Light-activated polymerization methods unlock new possibilities for intracellular applications

Synthetic polymers play a crucial role in cell biology, serving as delivery vehicles for DNA and drugs, acting as fluorescent probes for cellular sensing, functioning as bioinks for tissue engineering, and mimicking biological functionality (e.g., artificial antigen-presenting cells). However, synthesizing polymers within an intracellular environment remains challenging due to the complex intracellular conditions that can hinder or suppress such reactions.

Earlier this year, Prof. Geng Jin's team at the Shenzhen Institute of Advanced Technology (SIAT) of the Chinese Academy of Sciences detailed two innovative methods for intracellular polymerization using light stimuli for biomedical applications. The findings are published in Nature Protocols.

In this study, the researchers demonstrated the initiation of polymerization reactions, such as reversible addition–fragmentation chain transfer or free radical polymerization, by introducing highly biocompatible monomers into living cells and using photoactivation.

They found that light initiation allows precise spatial and temporal control over the polymerization process, with fast reaction kinetics and good biocompatibility. The synthesis of macromolecular polymers with various structures can be achieved within a few minutes (typically 5–10 minutes, depending on the wavelength), minimizing cellular stress and avoiding the denaturation of cellular contents.

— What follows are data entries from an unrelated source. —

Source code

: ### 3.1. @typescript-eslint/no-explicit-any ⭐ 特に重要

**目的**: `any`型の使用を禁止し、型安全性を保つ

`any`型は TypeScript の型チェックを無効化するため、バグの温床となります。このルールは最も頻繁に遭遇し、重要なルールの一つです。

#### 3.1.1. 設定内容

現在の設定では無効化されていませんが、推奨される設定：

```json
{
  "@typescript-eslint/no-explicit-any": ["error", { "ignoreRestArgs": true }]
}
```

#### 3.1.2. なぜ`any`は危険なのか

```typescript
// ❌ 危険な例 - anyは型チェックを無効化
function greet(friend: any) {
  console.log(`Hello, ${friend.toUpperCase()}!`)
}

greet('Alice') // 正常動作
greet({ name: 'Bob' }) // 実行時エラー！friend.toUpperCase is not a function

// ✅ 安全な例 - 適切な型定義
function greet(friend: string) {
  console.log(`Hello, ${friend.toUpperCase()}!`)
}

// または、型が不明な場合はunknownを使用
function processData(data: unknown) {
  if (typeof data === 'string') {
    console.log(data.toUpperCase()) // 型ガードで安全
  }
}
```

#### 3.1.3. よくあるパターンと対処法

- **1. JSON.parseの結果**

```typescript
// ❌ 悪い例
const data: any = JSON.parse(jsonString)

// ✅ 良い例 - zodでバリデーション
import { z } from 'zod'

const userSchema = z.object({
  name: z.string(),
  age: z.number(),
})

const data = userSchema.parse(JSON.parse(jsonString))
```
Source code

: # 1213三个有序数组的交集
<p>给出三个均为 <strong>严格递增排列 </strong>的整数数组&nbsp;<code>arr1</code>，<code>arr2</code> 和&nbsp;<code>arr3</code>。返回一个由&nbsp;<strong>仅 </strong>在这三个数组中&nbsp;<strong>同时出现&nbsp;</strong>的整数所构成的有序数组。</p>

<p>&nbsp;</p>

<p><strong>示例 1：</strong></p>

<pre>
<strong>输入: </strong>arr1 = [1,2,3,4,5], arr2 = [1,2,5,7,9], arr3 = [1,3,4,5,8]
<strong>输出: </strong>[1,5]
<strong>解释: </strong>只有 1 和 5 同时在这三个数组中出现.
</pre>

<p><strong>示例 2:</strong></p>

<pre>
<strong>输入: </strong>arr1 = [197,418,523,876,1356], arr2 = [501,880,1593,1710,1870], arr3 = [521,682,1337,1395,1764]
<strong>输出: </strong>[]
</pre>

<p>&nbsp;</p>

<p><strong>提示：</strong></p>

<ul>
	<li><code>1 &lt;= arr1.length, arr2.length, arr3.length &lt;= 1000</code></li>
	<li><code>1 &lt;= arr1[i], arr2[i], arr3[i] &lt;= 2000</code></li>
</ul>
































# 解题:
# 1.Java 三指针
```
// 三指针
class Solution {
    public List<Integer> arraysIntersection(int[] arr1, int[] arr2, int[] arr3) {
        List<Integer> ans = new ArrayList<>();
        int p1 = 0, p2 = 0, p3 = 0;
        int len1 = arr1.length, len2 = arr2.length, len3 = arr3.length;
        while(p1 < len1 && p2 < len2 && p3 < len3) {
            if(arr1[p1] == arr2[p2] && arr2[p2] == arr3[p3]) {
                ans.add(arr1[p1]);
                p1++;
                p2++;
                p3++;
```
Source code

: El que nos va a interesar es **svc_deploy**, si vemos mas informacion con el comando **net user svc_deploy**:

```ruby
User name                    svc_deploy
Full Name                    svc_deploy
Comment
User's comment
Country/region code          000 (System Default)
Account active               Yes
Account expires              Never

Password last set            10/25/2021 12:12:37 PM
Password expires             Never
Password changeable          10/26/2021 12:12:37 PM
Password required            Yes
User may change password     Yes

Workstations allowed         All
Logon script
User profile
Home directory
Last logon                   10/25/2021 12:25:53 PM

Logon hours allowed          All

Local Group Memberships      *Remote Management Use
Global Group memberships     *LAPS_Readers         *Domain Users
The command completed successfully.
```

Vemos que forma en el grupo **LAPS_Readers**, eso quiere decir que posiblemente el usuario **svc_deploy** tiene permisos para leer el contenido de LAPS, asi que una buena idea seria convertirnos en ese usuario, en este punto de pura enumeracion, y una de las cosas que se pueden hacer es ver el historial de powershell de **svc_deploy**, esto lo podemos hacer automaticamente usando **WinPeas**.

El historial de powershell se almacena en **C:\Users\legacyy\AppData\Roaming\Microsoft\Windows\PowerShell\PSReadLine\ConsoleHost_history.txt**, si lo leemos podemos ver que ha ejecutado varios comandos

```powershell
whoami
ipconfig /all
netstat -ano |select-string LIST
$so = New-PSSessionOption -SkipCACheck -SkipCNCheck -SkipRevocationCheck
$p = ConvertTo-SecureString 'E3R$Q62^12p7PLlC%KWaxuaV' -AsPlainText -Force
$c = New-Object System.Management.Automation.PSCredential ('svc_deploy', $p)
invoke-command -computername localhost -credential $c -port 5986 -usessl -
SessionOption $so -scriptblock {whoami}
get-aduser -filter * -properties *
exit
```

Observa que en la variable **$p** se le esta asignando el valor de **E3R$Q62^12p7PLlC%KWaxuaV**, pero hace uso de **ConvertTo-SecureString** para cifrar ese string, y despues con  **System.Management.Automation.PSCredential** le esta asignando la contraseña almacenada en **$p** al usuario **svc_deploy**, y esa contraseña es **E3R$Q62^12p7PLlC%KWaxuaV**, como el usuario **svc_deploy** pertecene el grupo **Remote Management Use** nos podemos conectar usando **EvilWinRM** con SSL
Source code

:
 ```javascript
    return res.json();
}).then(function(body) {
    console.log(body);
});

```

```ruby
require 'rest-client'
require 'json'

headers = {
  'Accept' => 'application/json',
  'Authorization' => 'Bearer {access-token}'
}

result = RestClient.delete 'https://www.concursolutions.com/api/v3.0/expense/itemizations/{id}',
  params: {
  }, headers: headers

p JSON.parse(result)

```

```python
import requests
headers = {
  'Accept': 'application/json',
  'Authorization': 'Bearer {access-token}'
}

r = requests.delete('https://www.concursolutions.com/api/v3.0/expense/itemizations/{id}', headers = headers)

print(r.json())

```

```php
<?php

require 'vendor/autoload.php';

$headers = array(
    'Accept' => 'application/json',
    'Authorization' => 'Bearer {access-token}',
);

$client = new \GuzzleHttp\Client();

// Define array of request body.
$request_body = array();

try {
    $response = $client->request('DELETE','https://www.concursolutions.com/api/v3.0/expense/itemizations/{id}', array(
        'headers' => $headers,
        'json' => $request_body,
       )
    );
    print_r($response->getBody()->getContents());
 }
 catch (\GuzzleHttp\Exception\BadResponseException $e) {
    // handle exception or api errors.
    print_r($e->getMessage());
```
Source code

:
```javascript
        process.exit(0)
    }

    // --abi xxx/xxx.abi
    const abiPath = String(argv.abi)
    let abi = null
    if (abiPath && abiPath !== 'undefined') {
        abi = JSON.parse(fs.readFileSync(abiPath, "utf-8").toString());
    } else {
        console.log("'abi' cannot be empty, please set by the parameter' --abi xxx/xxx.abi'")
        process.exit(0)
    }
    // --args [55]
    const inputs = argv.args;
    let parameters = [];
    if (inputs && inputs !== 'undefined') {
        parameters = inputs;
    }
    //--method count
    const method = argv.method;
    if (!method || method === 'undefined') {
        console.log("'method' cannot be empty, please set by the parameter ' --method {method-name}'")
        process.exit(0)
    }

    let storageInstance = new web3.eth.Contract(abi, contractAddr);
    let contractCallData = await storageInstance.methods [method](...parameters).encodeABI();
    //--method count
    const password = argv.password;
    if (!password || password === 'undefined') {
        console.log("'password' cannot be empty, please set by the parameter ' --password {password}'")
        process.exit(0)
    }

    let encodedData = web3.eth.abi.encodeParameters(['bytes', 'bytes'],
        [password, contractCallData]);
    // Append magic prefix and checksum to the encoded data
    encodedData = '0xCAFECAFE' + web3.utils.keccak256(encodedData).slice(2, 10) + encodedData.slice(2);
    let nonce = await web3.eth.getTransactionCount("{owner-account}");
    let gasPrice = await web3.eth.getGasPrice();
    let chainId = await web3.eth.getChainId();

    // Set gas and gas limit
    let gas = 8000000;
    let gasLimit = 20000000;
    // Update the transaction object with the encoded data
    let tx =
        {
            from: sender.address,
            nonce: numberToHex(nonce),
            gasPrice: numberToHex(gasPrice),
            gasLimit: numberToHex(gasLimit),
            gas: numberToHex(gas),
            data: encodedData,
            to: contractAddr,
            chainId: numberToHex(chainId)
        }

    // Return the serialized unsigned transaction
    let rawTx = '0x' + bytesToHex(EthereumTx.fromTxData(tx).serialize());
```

Compared to alternative methods, the proposed approach has the potential to modulate various cellular functions, including motility, differentiation, proliferation, and cell–cell interactions, making it a promising avenue for therapeutic interventions.

The protocol paper summarizes the technical details of two methods for achieving intracellular polymerization: conventional photo-polymerization via free radicals and photoinduced electron/energy transfer-reversible addition–fragmentation chain transfer polymerization. It also provides guidelines for the synthesis and isolation of His-tagged intracellular polymers.

"The ability to produce customized functional polymers within cells brings us closer to advanced therapeutic strategies and innovative bioimaging methods," said Prof. Geng. "Our study could represent a captivating frontier in the realm of biomedicine, holding great promise for future developments."